Kate Rhodes: A Killing of Angels

A killing of AngelsKate Rhodes joins a new crop of British writers featuring feisty young female heroines – either police themselves or police consultants.  I’d compare her books to those by authors like Jane Casey and S.J. Bolton, both of whom highlight young female cops as their central characters.  Rhodes writes about a psychologist who consults for the police.  Both her first novel, Crossbones Yard, and this one, A Killing of Angels, are about serial killer cases.

Rhodes’ detective is one Alice Quentin who has a troubled backstory and family but whose police cases take her into a whole other dark realm, as she profiles “serials” for the cops.  All three women write about the tricky maneuvering women have to do to function in the very male atmosphere of a police station.  It’s feminism 2.0.  These women are accomplished and willing to figure out how to function within the system but often at the cost, at the suggestion of these authors at least, of a functional personal life.
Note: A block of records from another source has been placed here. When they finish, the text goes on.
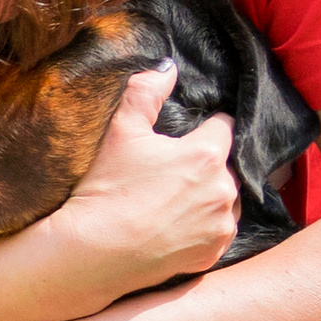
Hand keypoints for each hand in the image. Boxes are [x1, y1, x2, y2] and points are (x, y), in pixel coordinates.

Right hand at [50, 60, 238, 304]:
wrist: (94, 251)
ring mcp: (221, 224)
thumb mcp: (121, 130)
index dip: (206, 127)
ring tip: (175, 201)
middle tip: (172, 173)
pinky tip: (177, 226)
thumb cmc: (107, 188)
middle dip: (208, 165)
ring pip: (226, 200)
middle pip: (227, 166)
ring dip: (210, 196)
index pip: (225, 126)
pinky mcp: (213, 252)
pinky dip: (205, 227)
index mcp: (207, 154)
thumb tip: (168, 68)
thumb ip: (146, 91)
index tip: (187, 136)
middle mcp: (224, 189)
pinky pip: (219, 231)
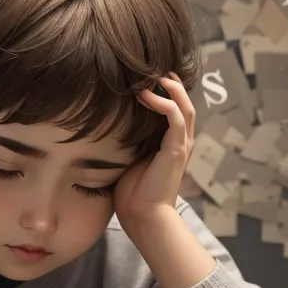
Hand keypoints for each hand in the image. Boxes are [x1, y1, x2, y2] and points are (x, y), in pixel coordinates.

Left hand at [114, 73, 195, 232]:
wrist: (144, 218)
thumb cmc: (133, 196)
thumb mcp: (127, 162)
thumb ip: (125, 145)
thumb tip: (103, 132)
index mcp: (170, 146)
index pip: (174, 112)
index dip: (165, 93)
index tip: (147, 79)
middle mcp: (180, 143)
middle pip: (184, 103)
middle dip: (171, 84)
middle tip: (154, 69)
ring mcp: (181, 145)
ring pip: (184, 106)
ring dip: (169, 88)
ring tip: (151, 76)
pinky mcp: (176, 149)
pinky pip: (176, 117)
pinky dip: (163, 102)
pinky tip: (145, 95)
Alice is asked to consult when the body of a murdered banker who has been pushed under a train turns out to have a picture of an angel in his pocket, as well as being scattered with a few white feathers.  The dead man worked for a big London private bank, the Angel bank.  When another Angel banker turns up dead with similar markers Alice’s profiling is ratcheted up and she gets drawn into the highly moneyed world of the bankers as she meets and begins to date a former Angel banker herself.  It gives her some insight into the culture surrounding the bank.  Alice’s “friend” became disenchanted with the consumer, cutthroat culture where so much money was spent on frivolities.  He’s now a charity fundraiser – with dynamite connections.
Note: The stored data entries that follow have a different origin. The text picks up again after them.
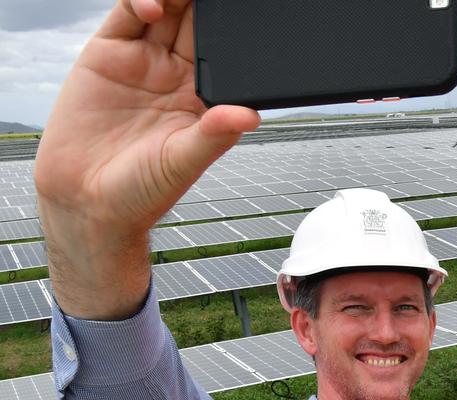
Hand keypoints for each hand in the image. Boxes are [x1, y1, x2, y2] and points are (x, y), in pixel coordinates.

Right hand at [35, 0, 259, 318]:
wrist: (87, 203)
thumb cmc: (142, 192)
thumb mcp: (183, 162)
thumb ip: (214, 134)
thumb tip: (251, 115)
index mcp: (203, 98)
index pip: (225, 50)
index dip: (233, 28)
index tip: (247, 10)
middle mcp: (175, 76)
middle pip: (196, 22)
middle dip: (206, 4)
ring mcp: (142, 63)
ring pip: (165, 11)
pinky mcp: (107, 56)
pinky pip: (126, 16)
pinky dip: (140, 0)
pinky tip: (155, 5)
Rhodes has a very good and interesting central concept.  She keeps the violence more minimal – the first one was a tad over the top – and, unusually, targets male victims rather than females. Alice herself is so fraught with anxiety and resistance to intimacy that she’s sometimes very frustrating, but it makes her both memorable and, I think, believable.  I do think Rhodes’ focus isn’t quite a razor sharp as someone like Val McDermid, and she also puts her heroine into some silly don’t-go-into-that dark-room-alone situations.  She has all the skills to be really good, and they haven’t quite completely gelled.  However, this is a compelling and gripping read, and if you enjoy British police procedurals at all I’d recommend this one highly.  This is a new writer to watch.